The result was not encouraging. The current obtained through the wire was so weak that a congratulatory message from the Queen to the president, consisting of 90 words, took 67 minutes to transmit. After a few more messages the cable became useless.

In consequence of this failure, it was not until 1865 that capital was found to make another attempt. This time the cable was made still heavier, and the whole length, 2300 miles, weighing 4000 tons, was shipped on board one vessel, the Great Eastern. The paying-out journey was commenced at Valentia, but when the vessel was 1064 miles from that port, the cable broke from an accidental strain. After a fruitless effort to fish up the broken cable from the bottom, it was abandoned for the season. In 1866 another line, so modified in construction as to be both lighter and stronger than the previous one, was successfully laid by the Great Eastern. The 1865 cable was then, by means of the same vessel, grappled for, and brought up from a depth of two miles, spliced, and completed to Trinity Bay.

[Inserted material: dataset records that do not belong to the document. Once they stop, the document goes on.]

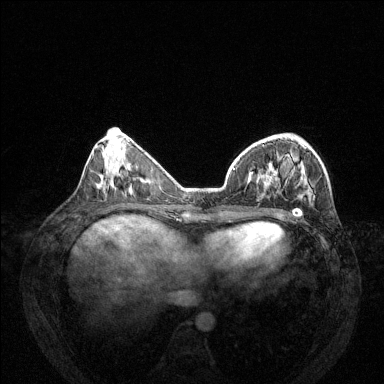
Breast MRI (dynamic contrast-enhanced), one axial slice; dynamic contrast-enhanced series, time point 2 of 6 at this slice position (early post-contrast); 1.5 T; TE 1.7 ms, TR 4.6 ms; 384 × 384 image matrix, field of view 330 × 330 mm. Female patient.
Outlined on this slice (semi-automatically segmented with operator editing):
- enhancing-tissue mask used for the functional tumour volume (all voxels passing the contrast-enhancement thresholds inside the analysis volume; usually the tumour): bounding box <233,161,314,217> (left, top, right, bottom; pixels)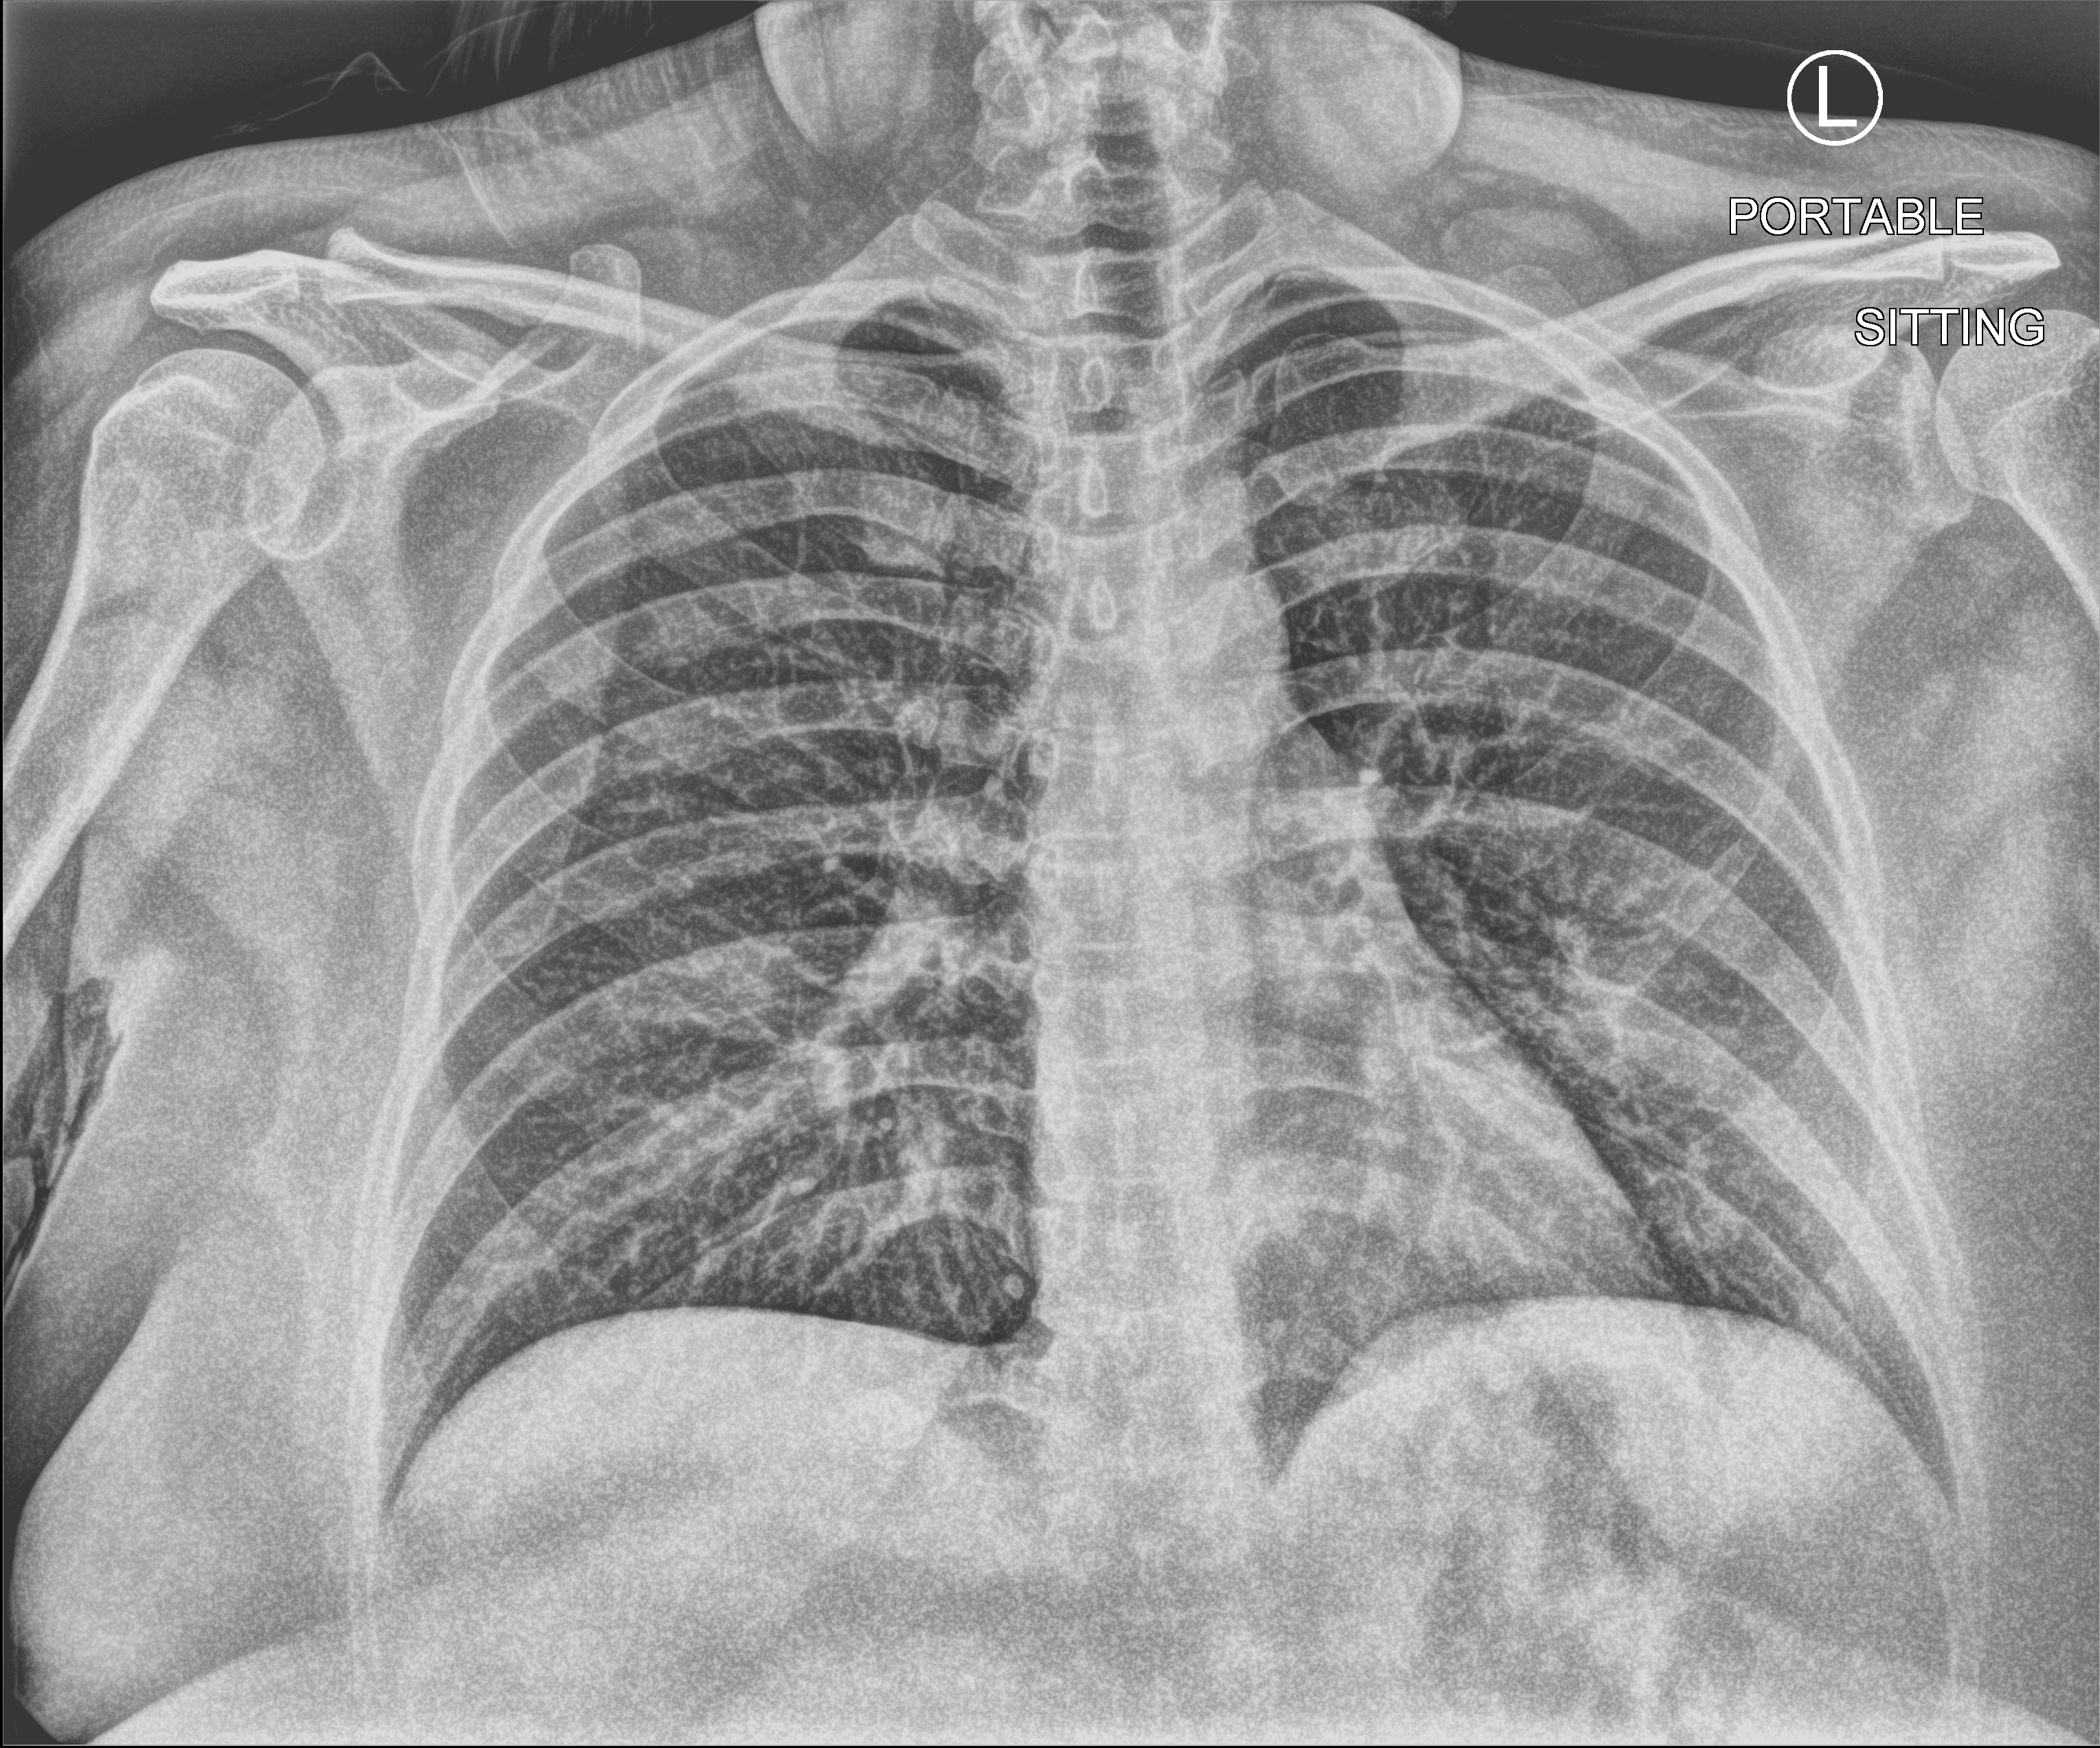
Portable chest radiograph, anteroposterior (AP) projection. Patient hospitalised with COVID-19; female, aged 18–59 years.
From the hospital-stay record, not from the radiograph (when in the stay this image was taken is not recorded):
- admitted to intensive care during this hospital stay: no
- diabetes (admission record): no
- mechanically ventilated during this hospital stay: no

The practicability of laying an electric wire across the Atlantic being thus demonstrated, many lines have been projected, and several of them carried out. In 1869 a French company laid a line from Brest to St Pierre, off the south of Newfoundland. In 1873 a line was begun from Lisbon to Pernambuco in South America. This line, by means of a duplicate line from London to Lisbon, brings this country into direct communication with the whole of South America. Other two cables were laid from Valentia to Trinity Bay in 1874 and 1875. The latter, made by the Messrs Siemens, weighed only 880 pounds per mile, being the lightest cable planned for Atlantic telegraphy. One from Penzance to St Pierre was laid in 1879; another from England to Panama was completed in 1882; and in 1884 Messrs Bennett and Mackay's line was laid from Valentia to Torbay in Nova Scotia.

Altogether there have been laid across the Atlantic 15 cables, 3 of which are quite dead, 9 are in good working order, and 3 good for some purposes. When the first line was opened the rates were £20 for 20 words of 5 letters each, and 20s. for every 5 letters extra. The following year those rates were halved, and by successive reductions reached in August 1869 the rate of £1, 10s. for 10 words, and 3s. per word extra without restriction of number of letters. The rate is now from 1s. to 1s. 8d. a word, subject to occasional fluctuations from disputes among the competing lines. One of these disputes caused in 1887 a reduction of the rates to 6d. per word on the part of all companies except one, which charged 1s. Still, even at the cheapest rates, long messages are very expensive. To obviate this as far as possible, several code and cipher schemes have been devised for transmitting lengthy messages by a comparatively small number of words. These schemes, subject to certain regulations, have been accepted by the post-offices and telegraph companies. The whole Atlantic system is worked in connection with the ordinary telegraph system of the world, and, with the lines to India and Australia, may be said to bring the uttermost ends of the earth within speaking distance.

See article TELEGRAPH for an account of the science and methods employed, and for the subject of Submarine Telegraphy.